Problem requirements: Print every line of the records below exactly, leaving the pictures out of your output.

[Stored entries]
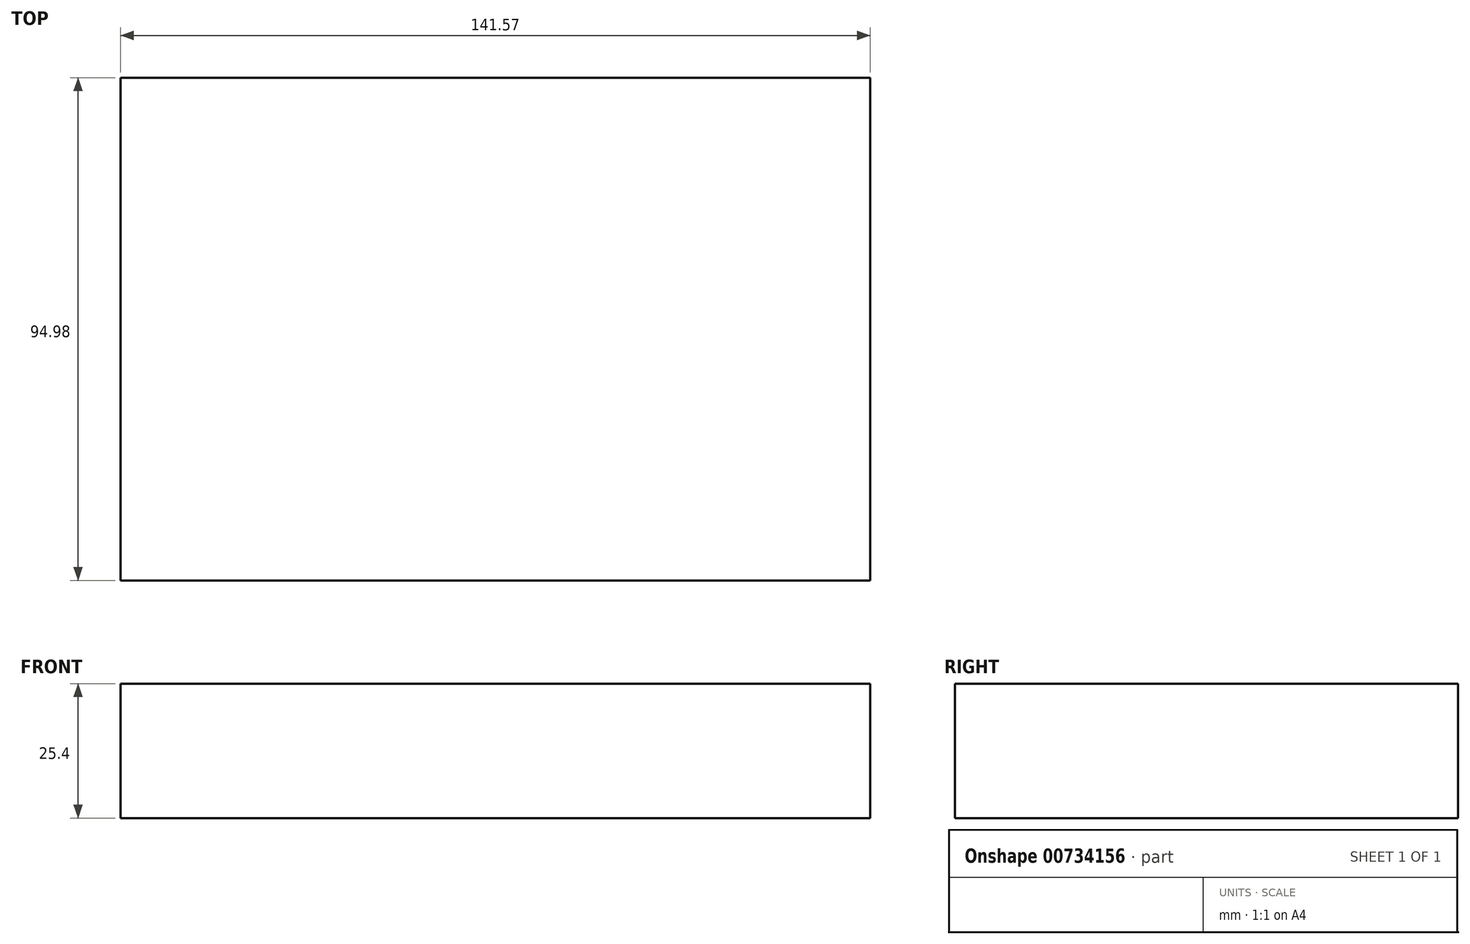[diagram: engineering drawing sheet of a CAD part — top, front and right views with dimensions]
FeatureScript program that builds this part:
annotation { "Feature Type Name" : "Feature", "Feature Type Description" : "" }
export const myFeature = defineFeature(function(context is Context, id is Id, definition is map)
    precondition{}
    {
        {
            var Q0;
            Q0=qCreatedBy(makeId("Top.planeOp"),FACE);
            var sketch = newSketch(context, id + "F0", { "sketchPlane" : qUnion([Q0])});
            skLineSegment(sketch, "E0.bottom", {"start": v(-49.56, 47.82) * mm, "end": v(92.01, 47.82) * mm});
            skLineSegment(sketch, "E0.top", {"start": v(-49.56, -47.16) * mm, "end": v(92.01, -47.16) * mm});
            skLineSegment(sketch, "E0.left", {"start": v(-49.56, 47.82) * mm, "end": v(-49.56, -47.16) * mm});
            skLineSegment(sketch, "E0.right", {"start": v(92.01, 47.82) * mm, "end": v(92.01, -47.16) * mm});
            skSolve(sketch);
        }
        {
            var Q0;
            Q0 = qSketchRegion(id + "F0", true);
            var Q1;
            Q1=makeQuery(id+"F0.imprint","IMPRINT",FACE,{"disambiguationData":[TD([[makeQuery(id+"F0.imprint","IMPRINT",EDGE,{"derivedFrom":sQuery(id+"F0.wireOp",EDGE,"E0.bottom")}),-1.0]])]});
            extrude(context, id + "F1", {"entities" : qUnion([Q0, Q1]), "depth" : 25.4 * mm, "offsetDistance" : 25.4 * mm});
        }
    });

Exercise response:
[diagram: engineering drawing sheet of a CAD part — top, front and right views with dimensions]
FeatureScript program that builds this part:
annotation { "Feature Type Name" : "Feature", "Feature Type Description" : "" }
export const myFeature = defineFeature(function(context is Context, id is Id, definition is map)
    precondition{}
    {
        {
            var Q0;
            Q0=qCreatedBy(makeId("Top.planeOp"),FACE);
            var sketch = newSketch(context, id + "F0", { "sketchPlane" : qUnion([Q0])});
            skLineSegment(sketch, "E0.bottom", {"start": v(-49.56, 47.82) * mm, "end": v(92.01, 47.82) * mm});
            skLineSegment(sketch, "E0.top", {"start": v(-49.56, -47.16) * mm, "end": v(92.01, -47.16) * mm});
            skLineSegment(sketch, "E0.left", {"start": v(-49.56, 47.82) * mm, "end": v(-49.56, -47.16) * mm});
            skLineSegment(sketch, "E0.right", {"start": v(92.01, 47.82) * mm, "end": v(92.01, -47.16) * mm});
            skSolve(sketch);
        }
        {
            var Q0;
            Q0 = qSketchRegion(id + "F0", true);
            var Q1;
            Q1=makeQuery(id+"F0.imprint","IMPRINT",FACE,{"disambiguationData":[TD([[makeQuery(id+"F0.imprint","IMPRINT",EDGE,{"derivedFrom":sQuery(id+"F0.wireOp",EDGE,"E0.bottom")}),-1.0]])]});
            extrude(context, id + "F1", {"entities" : qUnion([Q0, Q1]), "depth" : 25.4 * mm, "offsetDistance" : 25.4 * mm});
        }
    });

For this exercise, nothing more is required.